Tuesday, 19 August 2025

Railway Research Trip- The National Railway (Cafe, Building Site, and Softplay) Museum, York


Amy and I ended up in York recently, a planned overnight stop before catching a steam special to Carlisle in the morning as a joint birthday/anniversary celebration... which got cancelled a few days before, because West Coast Railway Company can't organise a railtour for toffee, broke several of their steam engines, and couldn't/wouldn't hire a replacement loco. Rather than spend a day and a considerable amount of money on the excursion, we had a day shopping and walking about in York instead, and because we're railway enthusiasts, we ended up ambling over to the National Railway Museum for a brew and a sit-down in the afternoon, because we're middle aged now.


Well, I say the National Railway Museum, because that's what it was most of my life. But some advertising agency got paid a presumably obscene amount of Government money a few years ago to rebrand it, and they dropped the 'national' as being too old fashioned/right wing/some other reason, delete as appropriate.


You know, it takes some real confidence to have this be the first thing visitors see. An overgrown, empty yard, rusting and severed tracks, and a single weather-beaten and neglected crane.

Look, I'm going to have a rant here. It's Rail 200 year!  A celebration of railway heritage, technology, and future, and this is the nations main railway museum, in one of the busiest Northern tourist cities, in the middle of the school holidays.

It takes some wonderful planning to have two thirds of the 'premier' railway museum shut for refurbishment, with the only access from the city being a long, lonnnnng walk around a building site, with a marvellous view of the ex-museum outdoor spaces which have been cynically sold to become a massive new housing estate instead.
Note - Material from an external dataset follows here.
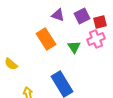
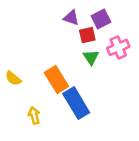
red square: (100, 22) -> (87, 35), moved
orange rectangle: (46, 39) -> (56, 80), moved

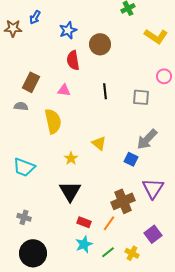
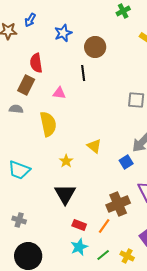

But it's ok, because there's a lot of isolated infrastructure for cyclists, and a level crossing to nowhere for, some day, some demonstration trains to run.

Given the amount of cyclists who complain about the dangers of the level crossing/street running in Porthmadog, I can only imagine there'll be some interesting complaints in years to come. And the homeowners with the new houses backing onto the museum will have a thing or two to say as well, I'm sure.


Finished with the slightly bitter attitude? No, not quite. Because I've started openly calling this place the National Cafe and Softplay Museum.  Going inside the one remaining hall, slightly tatty as it now looks (all those nets on the roof to catch any falling glass), there are two large spaces given over to cafes. Within 30 feet of each other. And two shops, within 100.  Oh and a few trains, several of which were surrounded with hoardings to stop you seeing them, and most of which were covered in dust.


There's no 'narrative' (urgh, buzz words), just a few random trains. And you definitely get the impression that the museum are a bit annoyed they have to have a load of inconveniently large lumps of metal getting in the way of the important business of selling two small mugs of tea for £5.20.


The old workshops and engineering space is now a kids 'push button and make things spin/glow/move' play space, with paid entry. I get the importance of encouraging S.T.E.A.M, I really do (Scout Leader and ex-School DT Tech hats on), but was there really nowhere else on this massive site they could have built it? Oh right, they've sold a big chunk of the site to be housing land, whoops. There's a certain irony in obliterating your heavy engineering space to create an area for getting kids interested in technology and engineering.


Anything positive to say? Thank goodness the archive is still there; one of the best things they ever did here was turn the museum stores, all those models and smaller artefacts, into an exhibition space.


Then there's stuff like this. The Freightliner brakevan/pod. This spent years out in the yard rusting and falling to bits, so it's lovely to see it brought indoors and tarted up.


And nice to see things like the Class 84 on prominent display, given the museum has a few celebrities that hog the limelight. I suppose when you have fewer trains, just doing everything about the likes of "Mallard" is the easy option than celebrating the lesser exhibits.


So yeah, I was very disappointed. I get it, I've worked in the heritage sector- the country has no money, and suddenly all those commercial stuff like gift shops and hideously expensive coffee are the only ways to keep the lights on. And selling off the yard outside to be housing land? Well, this is technically a national museum in the Science Museum Group, and exists outside of London, so selling the museum spaces off (yes, also looking at you, Science Museum Manchester) is a fact of life.

And yes, the museum did need a bit of tarting up and building work clearly needed doing. But could it not have been done before, or after, the Rail 200 celebrations? 

York Railway Museum left a bitter taste in the mouth... but it was very much washed away (spoiler alert!) by an unplanned trip to their out-station facility at Shildon the day after, of which, more in another post.